President Trump on Thursday night issued a memo to Attorney General William Barr giving him the authority to declassify any and all documents related to surveillance of the Trump campaign in 2016.
The president also ordered the intelligence community to cooperate with Attorney General Barr.
The memo read: “The heads of elements of the intelligence community… and the heads of each department or agency that includes an element of the intelligence community shall promptly provide such assistance and information as the Attorney General may request in connection with that review.”
“Today, at the request and recommendation of the Attorney General of the United States, President Donald J. Trump directed the intelligence community to quickly and fully cooperate with the Attorney General’s investigation into surveillance activities during the 2016 Presidential election,” White House press secretary Sarah Sanders said in a statement.
“The Attorney General has also been delegated full and complete authority to declassify information pertaining to this investigation, in accordance with the long-established standards for handling classified information.
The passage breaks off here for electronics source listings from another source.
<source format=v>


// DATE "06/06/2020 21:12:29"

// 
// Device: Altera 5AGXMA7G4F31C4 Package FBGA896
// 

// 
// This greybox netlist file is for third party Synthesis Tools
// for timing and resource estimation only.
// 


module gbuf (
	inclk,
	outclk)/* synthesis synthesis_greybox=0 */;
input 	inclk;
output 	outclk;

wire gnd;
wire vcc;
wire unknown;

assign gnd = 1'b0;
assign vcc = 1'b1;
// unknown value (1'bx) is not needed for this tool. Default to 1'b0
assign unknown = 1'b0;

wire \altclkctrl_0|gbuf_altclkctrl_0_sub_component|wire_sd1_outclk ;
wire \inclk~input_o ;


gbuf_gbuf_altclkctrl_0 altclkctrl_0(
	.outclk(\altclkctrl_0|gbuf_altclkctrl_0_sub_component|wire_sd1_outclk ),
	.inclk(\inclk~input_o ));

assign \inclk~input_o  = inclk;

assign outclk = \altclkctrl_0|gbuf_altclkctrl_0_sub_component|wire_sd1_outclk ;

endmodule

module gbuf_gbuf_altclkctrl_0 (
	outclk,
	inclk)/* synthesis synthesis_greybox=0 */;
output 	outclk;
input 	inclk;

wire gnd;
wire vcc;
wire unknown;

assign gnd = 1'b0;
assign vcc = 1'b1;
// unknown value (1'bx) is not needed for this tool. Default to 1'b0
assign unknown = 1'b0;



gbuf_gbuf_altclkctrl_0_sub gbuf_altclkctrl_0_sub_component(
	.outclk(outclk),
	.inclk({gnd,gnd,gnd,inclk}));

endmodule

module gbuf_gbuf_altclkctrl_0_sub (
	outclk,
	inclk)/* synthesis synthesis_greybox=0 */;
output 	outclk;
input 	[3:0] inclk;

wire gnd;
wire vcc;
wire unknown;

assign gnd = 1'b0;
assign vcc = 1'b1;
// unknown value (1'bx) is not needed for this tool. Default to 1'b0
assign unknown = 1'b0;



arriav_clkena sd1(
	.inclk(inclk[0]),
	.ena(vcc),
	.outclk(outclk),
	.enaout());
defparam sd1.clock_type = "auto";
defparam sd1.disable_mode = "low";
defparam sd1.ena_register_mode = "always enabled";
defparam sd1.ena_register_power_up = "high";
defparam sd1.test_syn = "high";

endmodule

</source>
Today’s action will help ensure that all Americans learn the truth about the events that occurred, and the actions that were taken, during the last Presidential election and will restore confidence in our public institutions.”
In a Twitter message late Thursday, Rudy Giuliani defended president Trump’s action.
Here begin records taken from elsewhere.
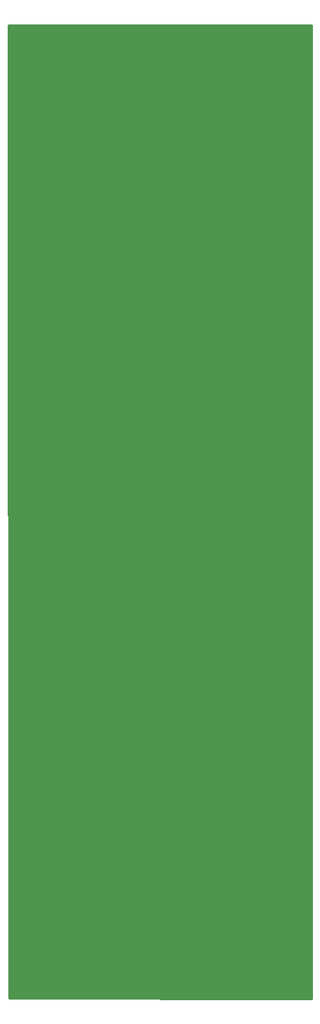
<source format=gbr>
G04 #@! TF.FileFunction,Soldermask,Bot*
%FSLAX46Y46*%
G04 Gerber Fmt 4.6, Leading zero omitted, Abs format (unit mm)*
G04 Created by KiCad (PCBNEW 4.0.1-stable) date Samstag, 17. Dezember 2016 'u05' 12:05:26*
%MOMM*%
G01*
G04 APERTURE LIST*
%ADD10C,0.150000*%
%ADD11C,8.200000*%
%ADD12C,8.100000*%
%ADD13C,3.700000*%
%ADD14C,0.254000*%
G04 APERTURE END LIST*
D10*
D11*
X88825000Y-143150000D03*
X88825000Y-119025000D03*
X112975000Y-143150000D03*
X100900000Y-143175000D03*
D12*
X89475000Y-53000000D03*
X112350000Y-96175000D03*
X100925000Y-74575000D03*
D13*
X88410000Y-157660000D03*
X88390000Y-35120000D03*
D11*
X88850000Y-131100000D03*
X100900000Y-131075000D03*
X112950000Y-131100000D03*
X100900000Y-119025000D03*
X112975000Y-119025000D03*
D14*
G36*
X120873025Y-160372763D02*
X80901975Y-160298236D01*
X80877025Y-32226921D01*
X120897975Y-32202079D01*
X120873025Y-160372763D01*
X120873025Y-160372763D01*
G37*
X120873025Y-160372763D02*
X80901975Y-160298236D01*
X80877025Y-32226921D01*
X120897975Y-32202079D01*
X120873025Y-160372763D01*
M02*

</source>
“The President @realDonaldTrump made a wise decision to let AG Barr on the documents,” Giuliani wrote. “I don’t know for sure but I seriously doubt there’s any national security concern but some of it could affect pending investigations. I’m sure AG and DOJ will make a very appropriate decision.”
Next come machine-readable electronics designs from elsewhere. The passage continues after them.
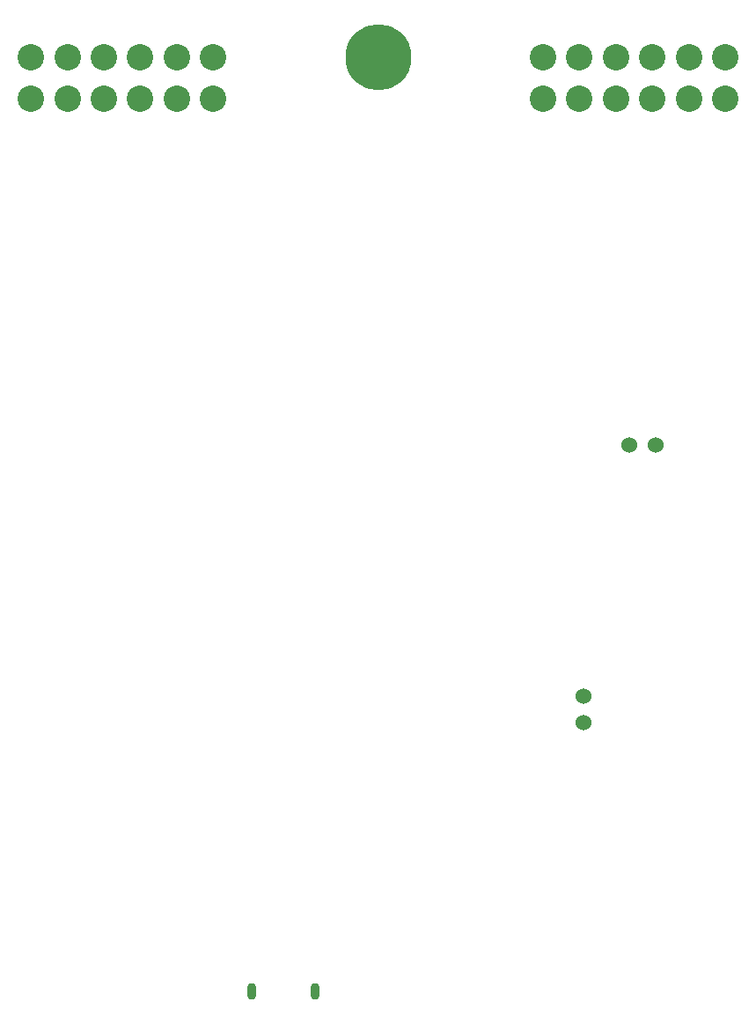
<source format=gbs>
G04 #@! TF.FileFunction,Soldermask,Bot*
%FSLAX46Y46*%
G04 Gerber Fmt 4.6, Leading zero omitted, Abs format (unit mm)*
G04 Created by KiCad (PCBNEW 4.0.4+dfsg1-stable) date Sun Apr 30 12:20:09 2017*
%MOMM*%
%LPD*%
G01*
G04 APERTURE LIST*
%ADD10C,0.150000*%
%ADD11C,1.524000*%
%ADD12C,2.540000*%
%ADD13C,6.350000*%
%ADD14O,0.900000X1.600000*%
G04 APERTURE END LIST*
D10*
D11*
X97230000Y-99520000D03*
X97230000Y-102060000D03*
X104215000Y-75390000D03*
X101675000Y-75390000D03*
D12*
X61625000Y-42100000D03*
X58125000Y-42100000D03*
X54625000Y-42100000D03*
X51125000Y-42100000D03*
X47625000Y-42100000D03*
X44125000Y-42100000D03*
X61625000Y-38100000D03*
X58125000Y-38100000D03*
X54625000Y-38100000D03*
X51125000Y-38100000D03*
X47625000Y-38100000D03*
X44125000Y-38100000D03*
X110875000Y-42100000D03*
X107375000Y-42100000D03*
X103875000Y-42100000D03*
X100375000Y-42100000D03*
X96875000Y-42100000D03*
X93375000Y-42100000D03*
X110875000Y-38100000D03*
X107375000Y-38100000D03*
X103875000Y-38100000D03*
X100375000Y-38100000D03*
X96875000Y-38100000D03*
X93375000Y-38100000D03*
D13*
X77500000Y-38100000D03*
D14*
X71451000Y-127841000D03*
X65351000Y-127841000D03*
M02*

</source>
U.S. Rep. Adam Schiff, D-Calif., chairman of the House Intelligence Committee, complained about the president’s move as an attempt to “weaponize law enforcement and classified information.”
The president told Fox News in May that he would allow declassification “soon.” He elaborated, “I didn’t want to do it originally because I wanted to wait, because I know what they — you know I’ve seen the way they play. They play very dirty.”
Last month, Barr ran into a slew of criticism from Democratic lawmakers and media figures for testifying that “spying did occur” against the Trump campaign in 2016. But despite the backlash, Barr was referring to intelligence collection that already has been widely reported and confirmed.
Foreign Intelligence Surveillance Act (FISA) warrants against former Trump campaign aide Carter Page are currently under a Justice Department inspector general investigation looking at potential misconduct in the issuance of those warrants. That review also reportedly scrutinized the role of an FBI informant who had contacts with Trump advisers in the early stages of the Russia investigation.
The use of the term “spying” as it applies to the FBI’s surveillance in 2016 has been fiercely disputed. The New York Times, even as it reported last year on how the FBI sent an informant to speak to campaign advisers amid concerns about suspicious Russia contacts, stated that this was to “investigate” Russia ties and “not to spy.”
“I think spying did occur. The question is whether it was adequately predicated,” Barr testified last month, adding that he believed it is his “obligation” to review whether there was misconduct in the original investigation. “Congress is usually very concerned with intelligence agencies and law enforcement agencies staying in their proper lane.”
He added that “spying on a political campaign is a big deal.”